Description

R package mdendro enables the calculation of agglomerative hierarchical clustering (AHC), extending the standard functionalities in several ways:

  • Native handling of both similarity and dissimilarity (distances) matrices.

  • Calculation of pair-group dendrograms and variable-group multidendrograms [1].

  • Implementation of the most common AHC methods in both weighted and unweighted forms: single linkage, complete linkage, average linkage (UPGMA and WPGMA), centroid (UPGMC and WPGMC), and Ward.

  • Implementation of two additional parametric families of methods: versatile linkage [2], and beta flexible. Versatile linkage leads naturally to the definition of two additional methods: harmonic linkage, and geometric linkage.

  • Calculation of the cophenetic (or ultrametric) matrix.

  • Calculation of five descriptors of the final dendrogram: cophenetic correlation coefficient, space distortion ratio, agglomerative coefficient, chaining coefficient, and tree balance.

  • Plots of the descriptors for the parametric methods.

All this functionality is obtained with two functions: linkage, and descplot. Function linkage may be considered as a replacement for functions hclust (in package stats) and agnes (in package cluster).

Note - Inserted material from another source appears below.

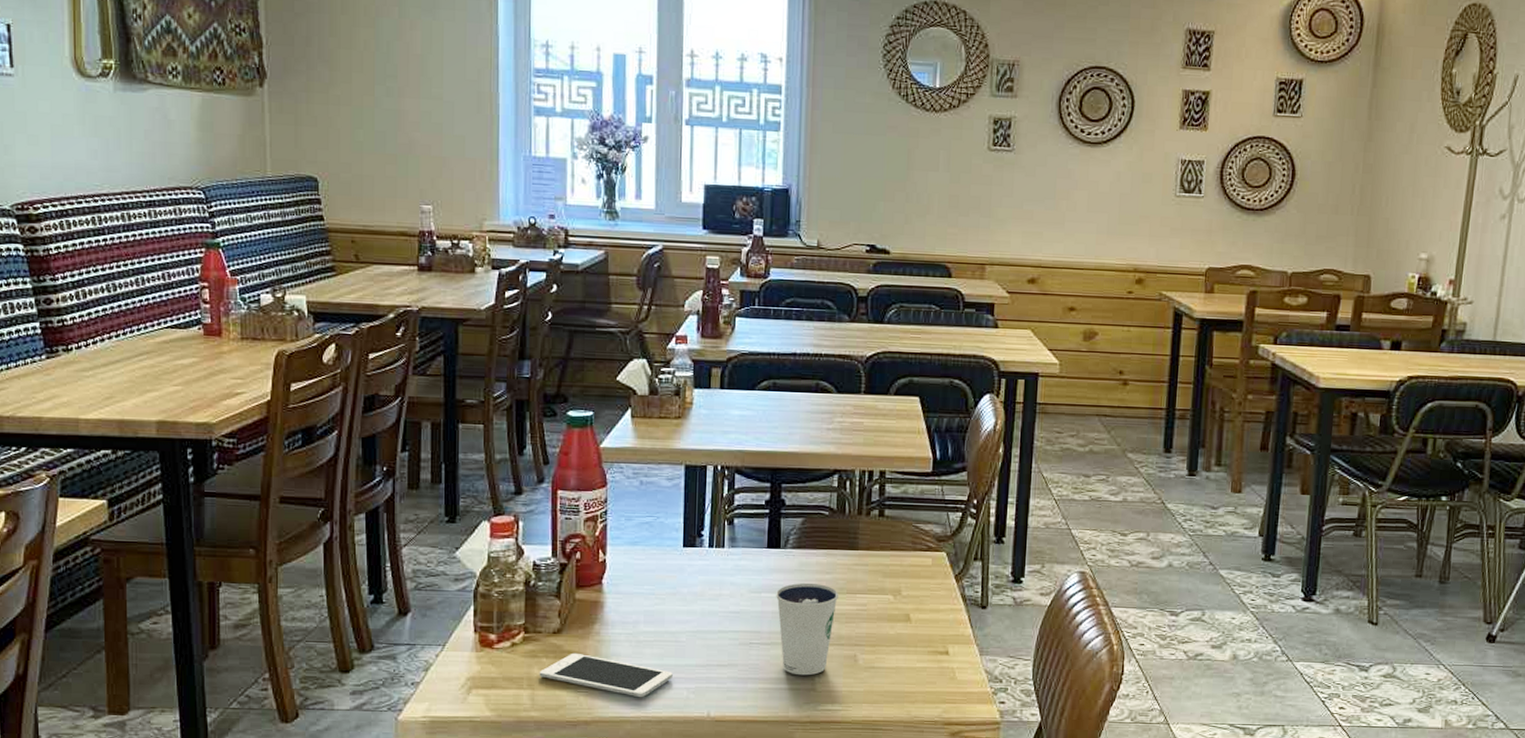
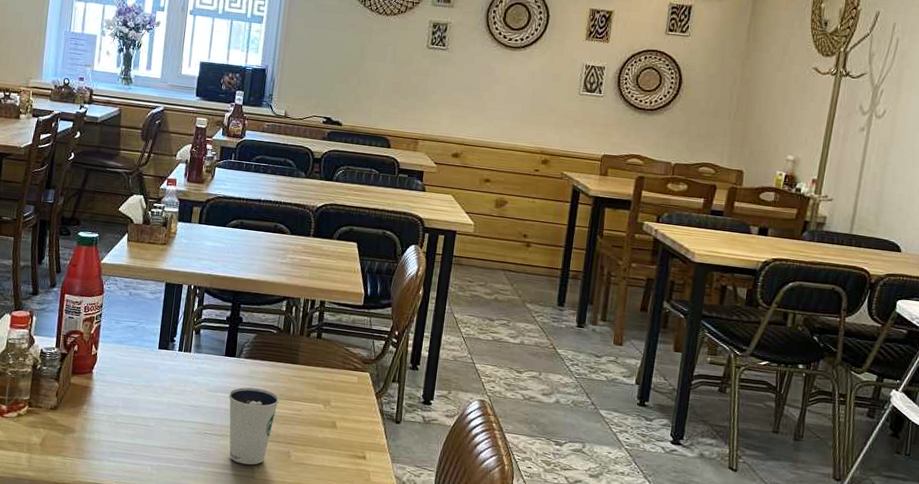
cell phone: present [539,652,673,698] -> none [36,426,141,470]

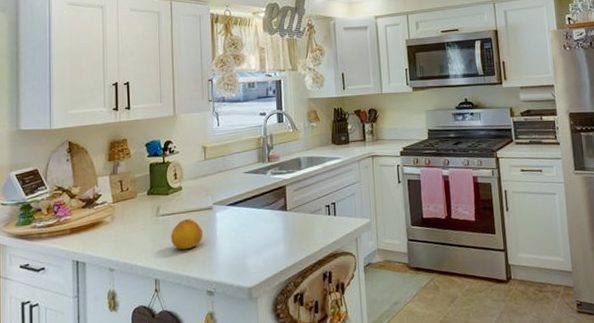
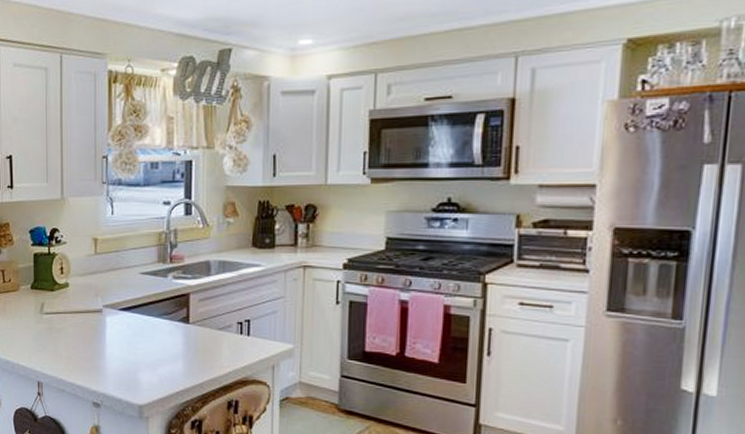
fruit: present [170,219,204,250] -> none [55,320,91,354]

To enhance usability and interoperability, the linkage class includes several methods for plotting, summarizing information, and class conversion.

Installation

There exist two main ways to install mdendro:

  • Installation from CRAN (recommended method):

    install.packages("mdendro")

    RStudio has a menu entry (Tools \(\rightarrow\) Install Packages) for this job.

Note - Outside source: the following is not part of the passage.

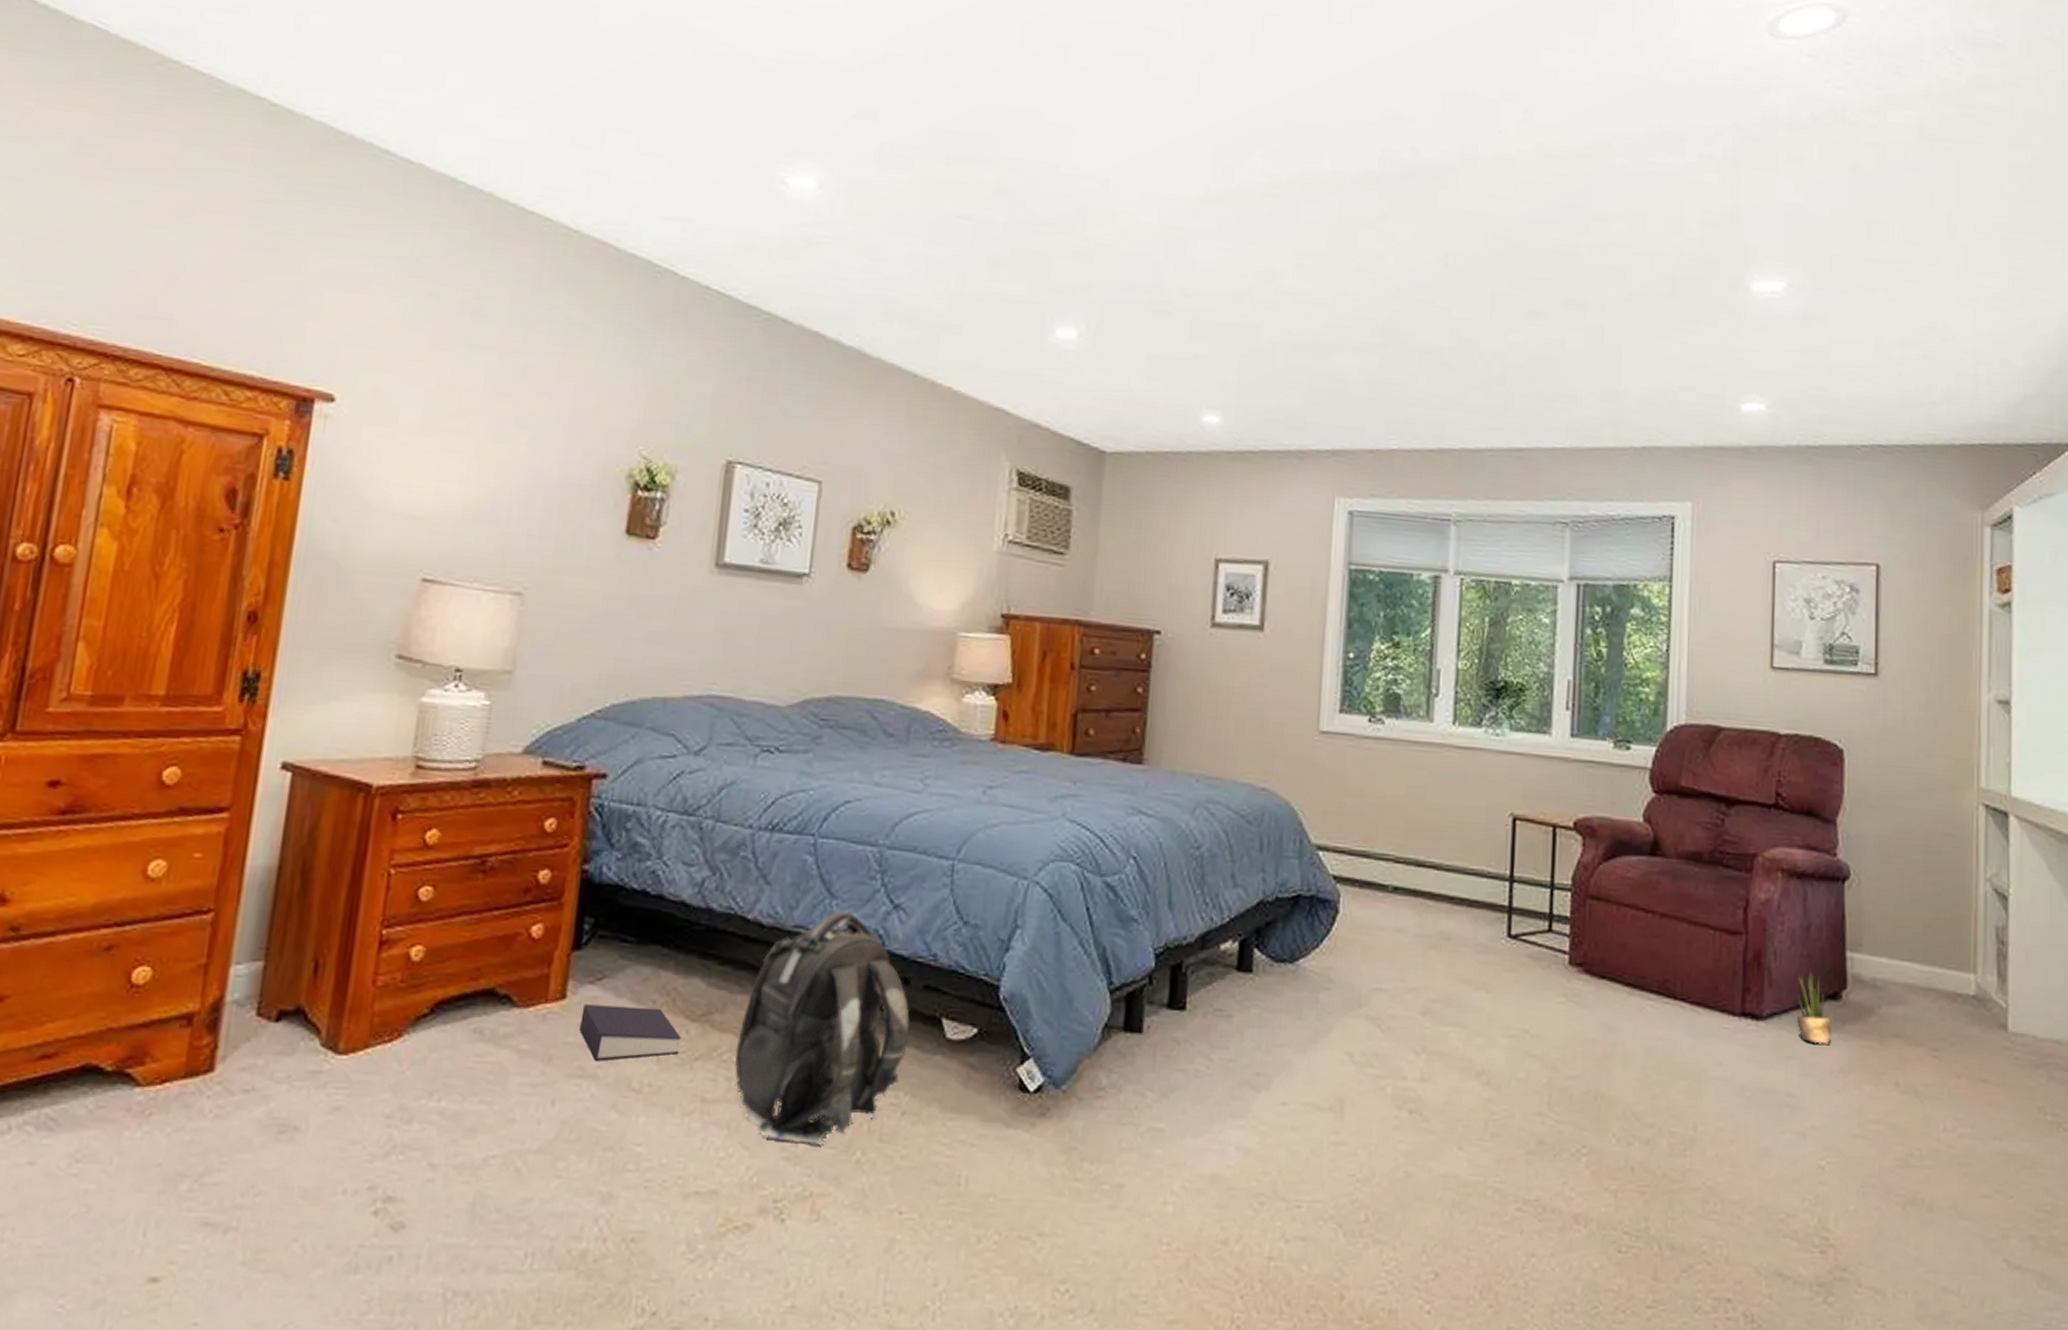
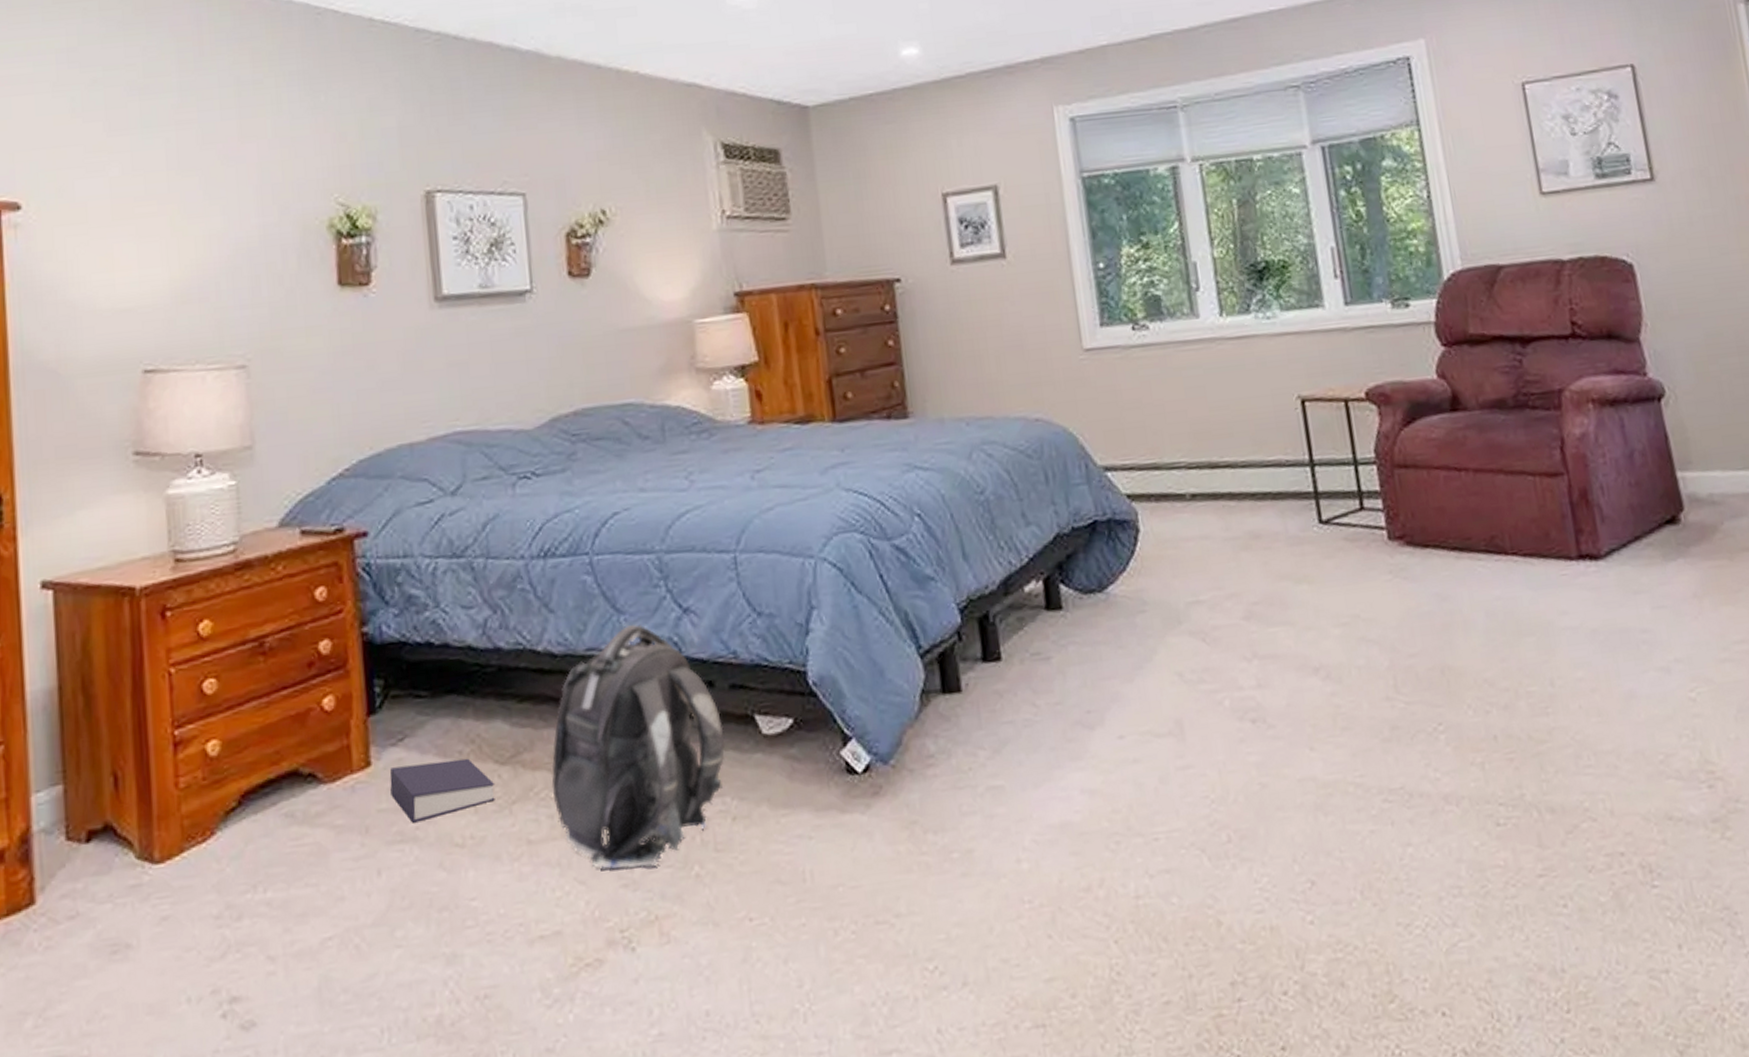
potted plant: present [1796,970,1832,1044] -> none [1630,498,1678,573]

  • Installation from GitHub (you may need to install first devtools):

    install.packages("devtools")
    library(devtools)
    install_github("sergio-gomez/mdendro")

    Since mdendro includes C++ code, you may need to install first Rtools in Windows, or Xcode in MacOS.

Tutorial

Basics

Let us start by using the linkage function to calculate the complete linkage AHC of the UScitiesD dataset, a matrix of distances between a few US cities:

library(mdendro)
lnk <- linkage(UScitiesD, method = "complete")

Now we can plot the resulting dendrogram:

plot(lnk)

The summary of this dendrogram is:

summary(lnk)
## Call:
## linkage(prox = UScitiesD,
##         type.prox = "distance",
##         digits = 0,
##         method = "complete",
##         group = "variable")
## 
## Binary dendrogram: TRUE
## 
## Descriptive measures:
##       cor       sdr        ac        cc        tb 
## 0.8077859 1.0000000 0.7738478 0.3055556 0.9316262

In particular, you can recognize the calculated descriptors:

  • cor: cophenetic correlation coefficient
  • sdr: space distortion ratio
  • ac: agglomerative coefficient
  • cc: chaining coefficient
  • tb: tree balance

It is possible to work with similarity data without having to convert them to distances, provided they are in range [0.0, 1.0]. A typical example would be a matrix of non-negative correlations:

sim <- as.dist(Harman23.cor$cov)
lnk <- linkage(sim, type.prox = "sim")
plot(lnk, main = "Harman23")